J.F. Braunstein, La philosophie devenue folle, le genre, l’animal, la mort

BraunsteinJean-François Braunstein, Professeur de philosophie à l’université Panthéon-Sorbonne (http://www.ihpst.cnrs.fr/membres/anciens-membres/braunstein-jean-francois) est un spécialiste de l’histoire des sciences. Dans son dernier ouvrage, il s’intéresse à trois thèmes : le genre, l’animal et la mort. Aucun de ces thèmes, liés à l’identité ou à la souffrance, ne pose, à priori, de réel débat philosophique : chaque être humain a des droits et mérite de vivre libre et heureux quel que soit le genre auquel il appartient ; l’animal est un être doué de sensibilité et ne mérite pas de souffrir ; la mort est une fin tragique qui touche tout être vivant et suscite incompréhension et souffrance dont chacun souhaite se protéger.

Consignes —
A) Indiquez si chacun des énoncés suivants concorde avec le passage sur l’ouvrage de Jean-François Braunstein, en répondant par oui ou par non et en citant mot pour mot les termes du passage qui tranchent : (i) Jean-François Braunstein enseigne la philosophie à l’université Panthéon-Sorbonne ; (ii) son dernier ouvrage porte sur quatre thèmes ; (iii) le passage présente l’animal comme un être doué de sensibilité.
B) Poursuivez le passage sur l’ouvrage de Jean-François Braunstein à partir de sa dernière phrase.

Données fournies —
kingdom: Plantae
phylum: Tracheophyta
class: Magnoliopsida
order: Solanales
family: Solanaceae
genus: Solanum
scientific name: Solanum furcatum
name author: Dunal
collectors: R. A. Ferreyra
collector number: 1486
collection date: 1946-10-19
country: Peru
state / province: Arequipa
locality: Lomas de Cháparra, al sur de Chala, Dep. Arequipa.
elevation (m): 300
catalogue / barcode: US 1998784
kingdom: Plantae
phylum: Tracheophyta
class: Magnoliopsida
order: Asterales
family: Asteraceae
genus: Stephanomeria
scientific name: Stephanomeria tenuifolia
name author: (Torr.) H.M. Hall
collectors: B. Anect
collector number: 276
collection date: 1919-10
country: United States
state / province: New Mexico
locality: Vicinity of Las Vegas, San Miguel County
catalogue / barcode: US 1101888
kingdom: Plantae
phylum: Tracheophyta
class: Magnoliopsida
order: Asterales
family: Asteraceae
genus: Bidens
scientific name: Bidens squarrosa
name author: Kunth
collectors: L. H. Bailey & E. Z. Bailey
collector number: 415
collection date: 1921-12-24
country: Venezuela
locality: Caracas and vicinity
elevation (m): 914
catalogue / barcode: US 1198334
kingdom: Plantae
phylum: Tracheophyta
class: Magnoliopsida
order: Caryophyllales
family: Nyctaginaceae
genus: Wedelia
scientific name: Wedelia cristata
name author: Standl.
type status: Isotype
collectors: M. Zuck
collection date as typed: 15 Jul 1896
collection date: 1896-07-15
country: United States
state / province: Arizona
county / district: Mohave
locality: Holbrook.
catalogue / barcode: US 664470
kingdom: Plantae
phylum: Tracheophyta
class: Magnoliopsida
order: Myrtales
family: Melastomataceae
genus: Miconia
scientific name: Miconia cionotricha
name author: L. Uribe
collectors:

Réponses par consigne —
A)
(i) Oui : « Professeur de philosophie à l’université Panthéon-Sorbonne »
(ii) Non : « il s’intéresse à trois thèmes : le genre, l’animal et la mort »
(iii) Oui : « l’animal est un être doué de sensibilité »

B)
Jean-François Braunstein passe au crible les réflexions de certains philosophes américains, John Money, Peter Singer ou encore Judith Butler, fondateurs de courants de recherches en « gender studies », « animal studies » et en bioéthique. Ceux-ci posent ouvertement les questions suivantes : si le genre n’est pas lié au sexe biologique pourquoi ne pas en changer régulièrement ? Toutes les vies se valent-elles ? Peut-on avoir des relations sexuelles mutuelles et satisfaisantes avec son animal de compagnie ? Peut-on utiliser un vivant défectueux pour permettre à un autre de prolonger sa vie ? Ces questions semblent être de passionnantes questions de logique propices à stimuler la réflexion. Mais Jean-François Braunstein déconstruit les réponses apportées. Il montre que derrière ces questions se profile, non pas le souhait d’améliorer les conditions de vie des êtres vivants, mais une volonté d’abolir les limites entre les sexes, les humains et les animaux et les vivants et les morts. S’appuyant sur une déconstruction du langage, ces philosophes américains défendent l’idée qu’il n’existe que des individus singuliers. Ils nourrissent les fantasmes d’abolition de toute différence et de toute limite tout en légitimant l’eugénisme et une nouvelle forme de hiérarchie entre les êtres vivants.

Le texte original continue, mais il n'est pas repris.